--- START ---

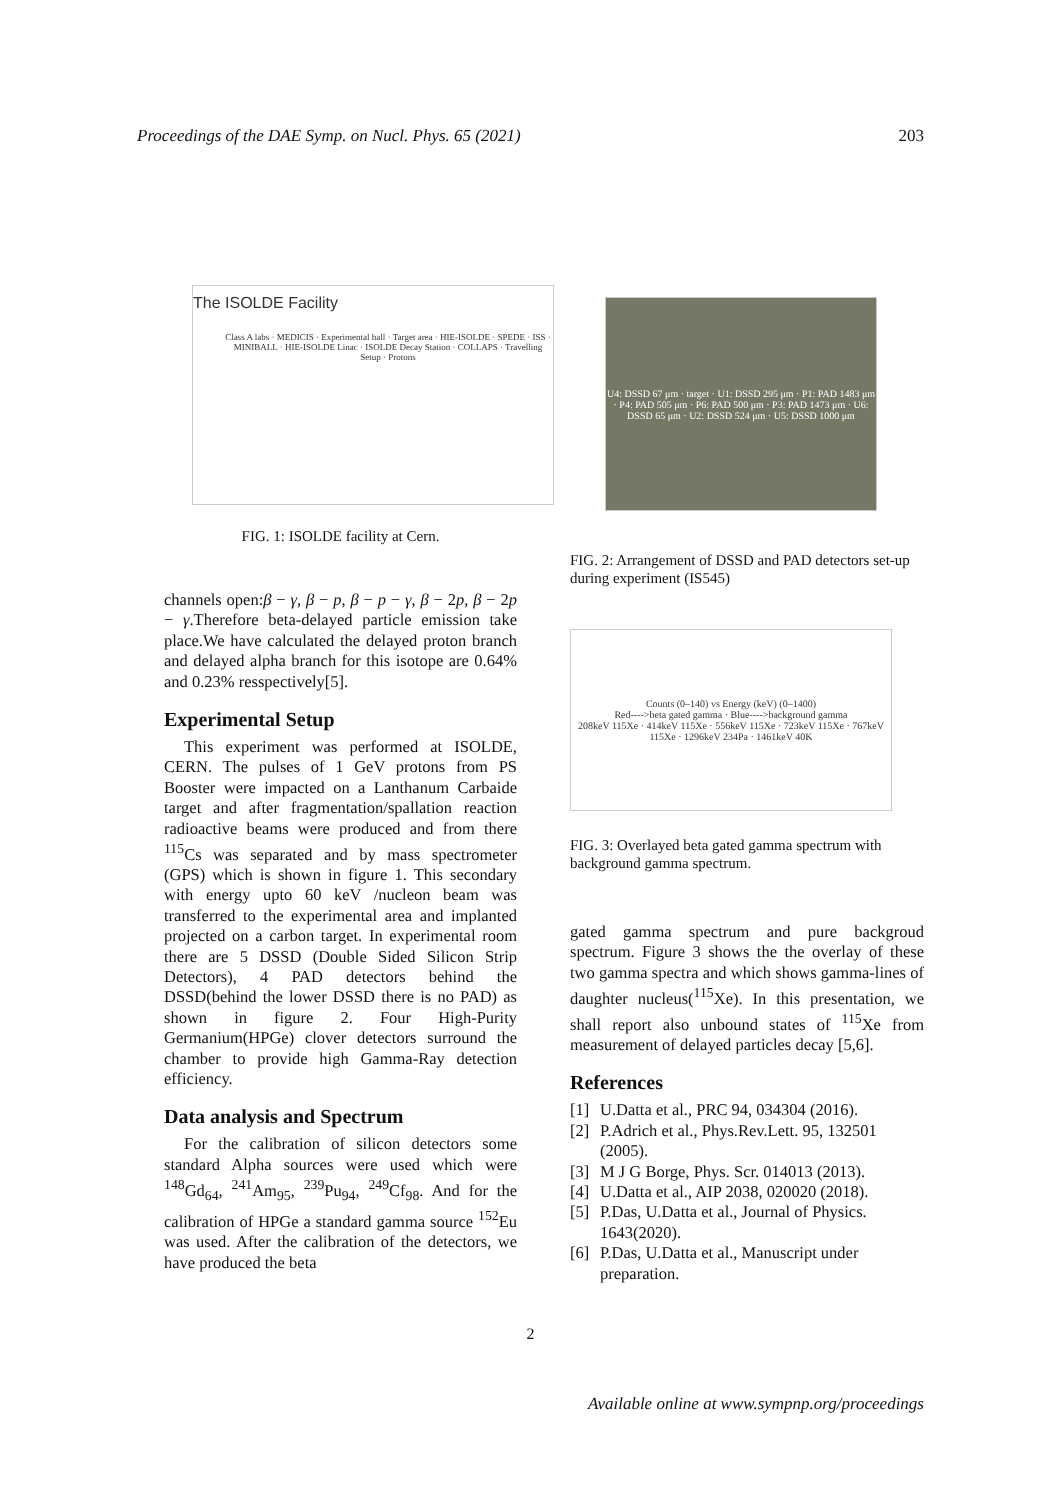Proceedings of the DAE Symp. on Nucl. Phys. 65 (2021) 203
The ISOLDE Facility
Class A labs · MEDICIS · Experimental hall · Target area · HIE-ISOLDE · SPEDE · ISS · MINIBALL · HIE-ISOLDE Linac · ISOLDE Decay Station · COLLAPS · Travelling Setup · Protons
FIG. 1: ISOLDE facility at Cern.
channels open:β − γ, β − p, β − p − γ, β − 2p, β − 2p − γ.Therefore beta-delayed particle emission take place.We have calculated the delayed proton branch and delayed alpha branch for this isotope are 0.64% and 0.23% resspectively[5].
Experimental Setup
This experiment was performed at ISOLDE, CERN. The pulses of 1 GeV protons from PS Booster were impacted on a Lanthanum Carbaide target and after fragmentation/spallation reaction radioactive beams were produced and from there <sup>115</sup>Cs was separated and by mass spectrometer (GPS) which is shown in figure 1. This secondary with energy upto 60 keV /nucleon beam was transferred to the experimental area and implanted projected on a carbon target. In experimental room there are 5 DSSD (Double Sided Silicon Strip Detectors), 4 PAD detectors behind the DSSD(behind the lower DSSD there is no PAD) as shown in figure 2. Four High-Purity Germanium(HPGe) clover detectors surround the chamber to provide high Gamma-Ray detection efficiency.
Data analysis and Spectrum
For the calibration of silicon detectors some standard Alpha sources were used which were <sup>148</sup>Gd<sub>64</sub>, <sup>241</sup>Am<sub>95</sub>, <sup>239</sup>Pu<sub>94</sub>, <sup>249</sup>Cf<sub>98</sub>. And for the calibration of HPGe a standard gamma source <sup>152</sup>Eu was used. After the calibration of the detectors, we have produced the beta
U4: DSSD 67 μm · target · U1: DSSD 295 μm · P1: PAD 1483 μm · P4: PAD 505 μm · P6: PAD 500 μm · P3: PAD 1473 μm · U6: DSSD 65 μm · U2: DSSD 524 μm · U5: DSSD 1000 μm
FIG. 2: Arrangement of DSSD and PAD detectors set-up during experiment (IS545)
Counts (0–140) vs Energy (keV) (0–1400)
Red---->beta gated gamma · Blue---->background gamma
208keV 115Xe · 414keV 115Xe · 556keV 115Xe · 723keV 115Xe · 767keV 115Xe · 1296keV 234Pa · 1461keV 40K
FIG. 3: Overlayed beta gated gamma spectrum with background gamma spectrum.
gated gamma spectrum and pure backgroud spectrum. Figure 3 shows the the overlay of these two gamma spectra and which shows gamma-lines of daughter nucleus(<sup>115</sup>Xe). In this presentation, we shall report also unbound states of <sup>115</sup>Xe from measurement of delayed particles decay [5,6].
References
[1] U.Datta et al., PRC 94, 034304 (2016).
[2] P.Adrich et al., Phys.Rev.Lett. 95, 132501 (2005).
[3] M J G Borge, Phys. Scr. 014013 (2013).
[4] U.Datta et al., AIP 2038, 020020 (2018).
[5] P.Das, U.Datta et al., Journal of Physics. 1643(2020).
[6] P.Das, U.Datta et al., Manuscript under preparation.
2
Available online at www.sympnp.org/proceedings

--- END ---

- _Exercise prompt_: Would you return the whole listing exactly, without the pictures?

- _Task output_:
Proceedings of the DAE Symp. on Nucl. Phys. 65 (2021) 203
The ISOLDE Facility
Class A labs · MEDICIS · Experimental hall · Target area · HIE-ISOLDE · SPEDE · ISS · MINIBALL · HIE-ISOLDE Linac · ISOLDE Decay Station · COLLAPS · Travelling Setup · Protons
FIG. 1: ISOLDE facility at Cern.
channels open:β − γ, β − p, β − p − γ, β − 2p, β − 2p − γ.Therefore beta-delayed particle emission take place.We have calculated the delayed proton branch and delayed alpha branch for this isotope are 0.64% and 0.23% resspectively[5].
Experimental Setup
This experiment was performed at ISOLDE, CERN. The pulses of 1 GeV protons from PS Booster were impacted on a Lanthanum Carbaide target and after fragmentation/spallation reaction radioactive beams were produced and from there <sup>115</sup>Cs was separated and by mass spectrometer (GPS) which is shown in figure 1. This secondary with energy upto 60 keV /nucleon beam was transferred to the experimental area and implanted projected on a carbon target. In experimental room there are 5 DSSD (Double Sided Silicon Strip Detectors), 4 PAD detectors behind the DSSD(behind the lower DSSD there is no PAD) as shown in figure 2. Four High-Purity Germanium(HPGe) clover detectors surround the chamber to provide high Gamma-Ray detection efficiency.
Data analysis and Spectrum
For the calibration of silicon detectors some standard Alpha sources were used which were <sup>148</sup>Gd<sub>64</sub>, <sup>241</sup>Am<sub>95</sub>, <sup>239</sup>Pu<sub>94</sub>, <sup>249</sup>Cf<sub>98</sub>. And for the calibration of HPGe a standard gamma source <sup>152</sup>Eu was used. After the calibration of the detectors, we have produced the beta
U4: DSSD 67 μm · target · U1: DSSD 295 μm · P1: PAD 1483 μm · P4: PAD 505 μm · P6: PAD 500 μm · P3: PAD 1473 μm · U6: DSSD 65 μm · U2: DSSD 524 μm · U5: DSSD 1000 μm
FIG. 2: Arrangement of DSSD and PAD detectors set-up during experiment (IS545)
Counts (0–140) vs Energy (keV) (0–1400)
Red---->beta gated gamma · Blue---->background gamma
208keV 115Xe · 414keV 115Xe · 556keV 115Xe · 723keV 115Xe · 767keV 115Xe · 1296keV 234Pa · 1461keV 40K
FIG. 3: Overlayed beta gated gamma spectrum with background gamma spectrum.
gated gamma spectrum and pure backgroud spectrum. Figure 3 shows the the overlay of these two gamma spectra and which shows gamma-lines of daughter nucleus(<sup>115</sup>Xe). In this presentation, we shall report also unbound states of <sup>115</sup>Xe from measurement of delayed particles decay [5,6].
References
[1] U.Datta et al., PRC 94, 034304 (2016).
[2] P.Adrich et al., Phys.Rev.Lett. 95, 132501 (2005).
[3] M J G Borge, Phys. Scr. 014013 (2013).
[4] U.Datta et al., AIP 2038, 020020 (2018).
[5] P.Das, U.Datta et al., Journal of Physics. 1643(2020).
[6] P.Das, U.Datta et al., Manuscript under preparation.
2
Available online at www.sympnp.org/proceedings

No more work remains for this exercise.